### EXERCISE
Extend the discussion of Vince's handling of the WCW invasion angle, picking up after its final sentence.

### PASSAGE PROVIDED

>>>>

Vince initially wanted to give wcw its own show on another cable channel, but Viacom said no because they had exclusive rights to all programming produced by Vince.
So Vince tried a second approach, and asked if he could turn one of his own shows into nitro, but Viacom said no again because they didn't want to pay exorbitant programming rights for an inferior wcw brand.
So then he had to incorporate all those wcw/ecw guys at once on his shows, which was less than ideal
Vince couldn't bring in top wcw guys initially, because they were all sitting on huge time warner contracts that he would have had to buy out. On top of the buy out, he would have had to renegotiate new deals. All of this would have wrecked the pay scale, because he would have been paying washed up has beens, who killed wcw, more money than most of his stars.
The reason why the nwo angle worked so well is that bischoff considered hall and Nash much bigger stars than his guys, and he jobbed wcw guys out to em at will. Vince wasn't exactly blown away by the star power of guys like Hugh Morris and DDP, and he wasn't going to sacrifice his stars like Kurt angle and the Rock for them.
The invasion angle made a shyt ton of money, btw.
1. That was a risk he should have taken, especially given that he brought in Ric Flair, Hulk Hogan, Scott Hall, Kevin Nash, Scott Steiner, and Goldberg in the year and a half after the Invasion storyline ended (with Flair coming in the literal night after Survivor Series) and put them on huge contracts that destroyed the pay scale after they blew the angle and couldn't make money off of it anymore.

<<<<

### SUPPLIED MATERIAL
>>>>

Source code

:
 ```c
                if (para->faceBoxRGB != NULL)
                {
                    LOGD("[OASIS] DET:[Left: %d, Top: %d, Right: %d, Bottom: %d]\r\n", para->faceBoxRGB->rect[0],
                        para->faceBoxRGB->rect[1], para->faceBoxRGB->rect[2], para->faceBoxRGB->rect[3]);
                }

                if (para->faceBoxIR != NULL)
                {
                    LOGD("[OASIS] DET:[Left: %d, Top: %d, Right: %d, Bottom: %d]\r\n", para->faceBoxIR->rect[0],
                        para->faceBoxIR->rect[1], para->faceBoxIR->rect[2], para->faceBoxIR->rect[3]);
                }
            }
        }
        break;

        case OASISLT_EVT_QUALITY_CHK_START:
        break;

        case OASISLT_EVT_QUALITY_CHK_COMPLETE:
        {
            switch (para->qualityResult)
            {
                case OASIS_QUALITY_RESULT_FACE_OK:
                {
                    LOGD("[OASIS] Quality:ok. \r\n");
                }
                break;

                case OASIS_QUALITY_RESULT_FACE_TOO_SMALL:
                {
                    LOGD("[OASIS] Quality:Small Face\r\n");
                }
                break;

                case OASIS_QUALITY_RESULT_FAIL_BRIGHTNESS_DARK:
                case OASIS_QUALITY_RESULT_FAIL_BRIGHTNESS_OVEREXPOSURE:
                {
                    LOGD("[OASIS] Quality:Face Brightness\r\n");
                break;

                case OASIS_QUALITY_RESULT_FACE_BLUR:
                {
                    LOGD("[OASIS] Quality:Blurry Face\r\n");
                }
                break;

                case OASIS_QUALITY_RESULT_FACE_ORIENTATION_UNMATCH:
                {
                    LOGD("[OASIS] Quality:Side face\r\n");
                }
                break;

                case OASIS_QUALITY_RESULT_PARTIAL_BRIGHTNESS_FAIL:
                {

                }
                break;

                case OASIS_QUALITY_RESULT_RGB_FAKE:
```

<<<<

### RESULT OF THE EXERCISE
And they definitely had the money to buy out the deals; they were coming off of their biggest year in history at the time (even when you take the XFL flop into account). If Vince could bring all these guys in between November 2001 and April 2003, why not just do it in 2001 and make a bunch of money off of it (which could be used to reset the pay scale if they were so worried about that)?
2. The Invasion angle was an angle that should have made infinitely more money than it did make. Think about this:
InVasion did 775,000 buys, which I believe is still the highest non-WrestleMania buyrate ever.
SummerSlam, the very next month, did around 565,000-570,000 buys (slightly less than the year before and quite a bit less than the 600,000-620,000
SummerSlam 1999 did).
Survivor Series, four months later and the climax of the angle, did 450,000 buys, only 50,000 more than the previous year, and 2,000 more than the 1999 version of the event. That's a tank job of an angle by any measurement.